» TASK TO COMPLETE:
List every line of the material that contains the string "good". Case counts.

┄┄┄┄┄┄┄┄┄┄

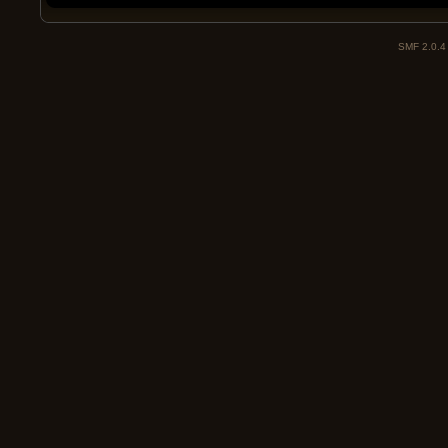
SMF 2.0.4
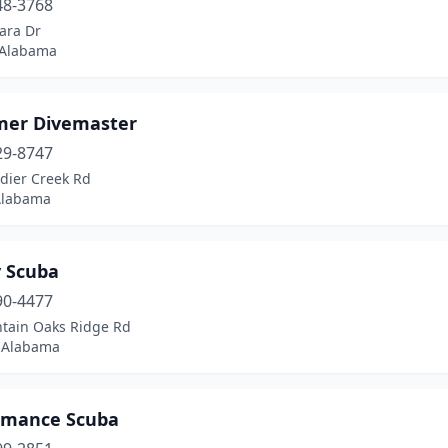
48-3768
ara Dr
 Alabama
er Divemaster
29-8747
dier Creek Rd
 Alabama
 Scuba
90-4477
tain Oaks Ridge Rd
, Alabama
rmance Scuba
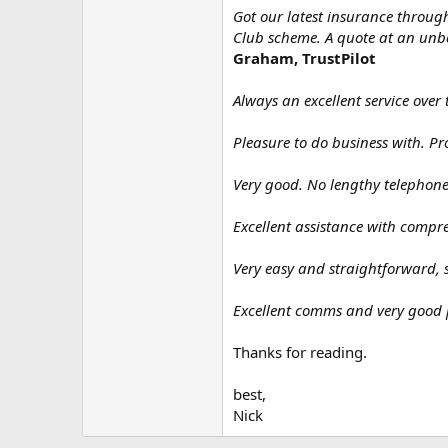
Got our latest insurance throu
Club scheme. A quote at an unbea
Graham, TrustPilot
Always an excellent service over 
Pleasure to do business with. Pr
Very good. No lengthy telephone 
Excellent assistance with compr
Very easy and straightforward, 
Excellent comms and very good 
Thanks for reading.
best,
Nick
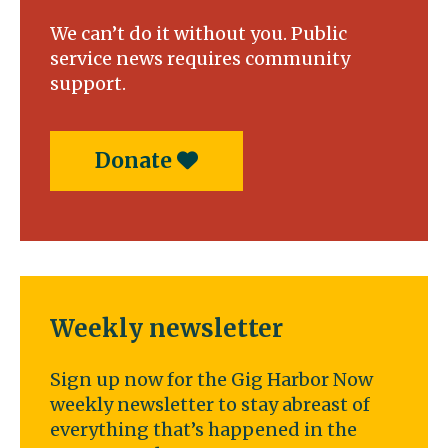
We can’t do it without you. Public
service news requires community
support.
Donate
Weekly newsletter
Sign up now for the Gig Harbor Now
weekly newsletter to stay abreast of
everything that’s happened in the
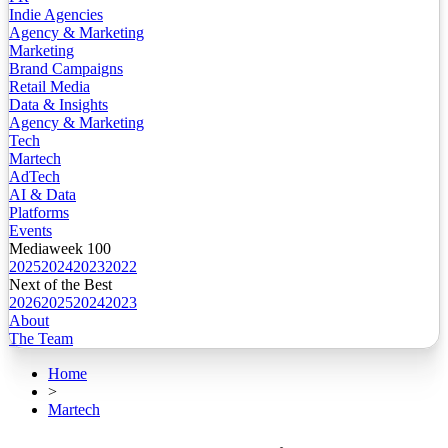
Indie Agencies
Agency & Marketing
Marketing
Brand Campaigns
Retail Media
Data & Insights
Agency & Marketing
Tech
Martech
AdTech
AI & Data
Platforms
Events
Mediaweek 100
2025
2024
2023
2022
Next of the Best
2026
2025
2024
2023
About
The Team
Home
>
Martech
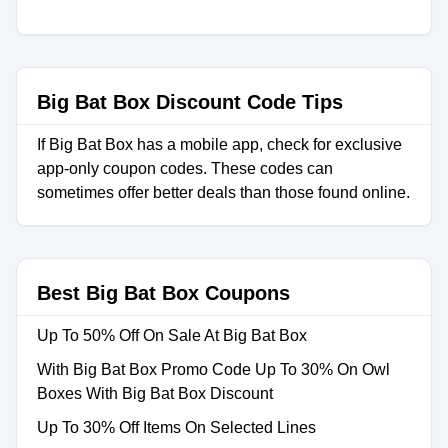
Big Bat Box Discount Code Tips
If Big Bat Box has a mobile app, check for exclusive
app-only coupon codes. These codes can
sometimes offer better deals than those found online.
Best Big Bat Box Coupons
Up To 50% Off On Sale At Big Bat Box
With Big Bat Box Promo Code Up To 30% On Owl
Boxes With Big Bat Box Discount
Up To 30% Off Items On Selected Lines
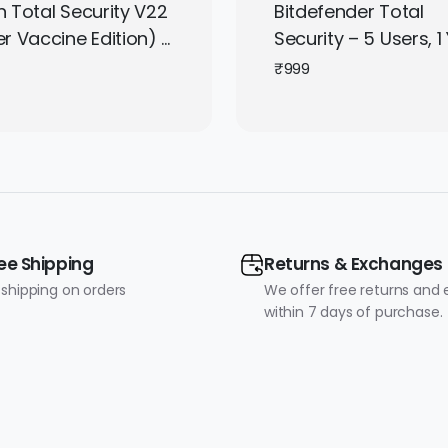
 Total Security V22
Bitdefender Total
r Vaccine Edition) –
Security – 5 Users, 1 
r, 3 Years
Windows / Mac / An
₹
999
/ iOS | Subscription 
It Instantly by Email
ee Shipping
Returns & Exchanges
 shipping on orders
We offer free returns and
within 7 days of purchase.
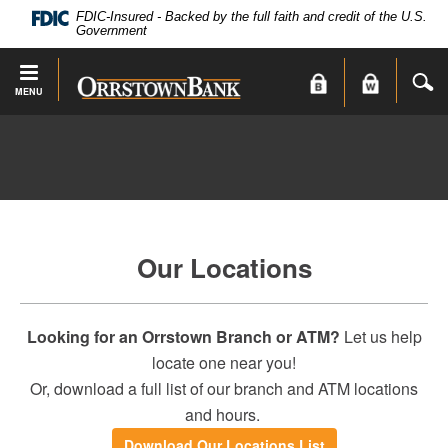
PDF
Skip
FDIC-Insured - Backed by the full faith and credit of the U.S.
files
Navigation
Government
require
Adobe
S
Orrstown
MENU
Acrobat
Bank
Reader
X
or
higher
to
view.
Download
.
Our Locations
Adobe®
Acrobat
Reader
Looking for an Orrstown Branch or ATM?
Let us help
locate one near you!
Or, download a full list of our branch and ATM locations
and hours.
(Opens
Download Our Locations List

┄┄┄┄┄┄┄┄┄┄

» RESULT OF THE TASK:
Very good. No lengthy telephone 
Excellent comms and very good 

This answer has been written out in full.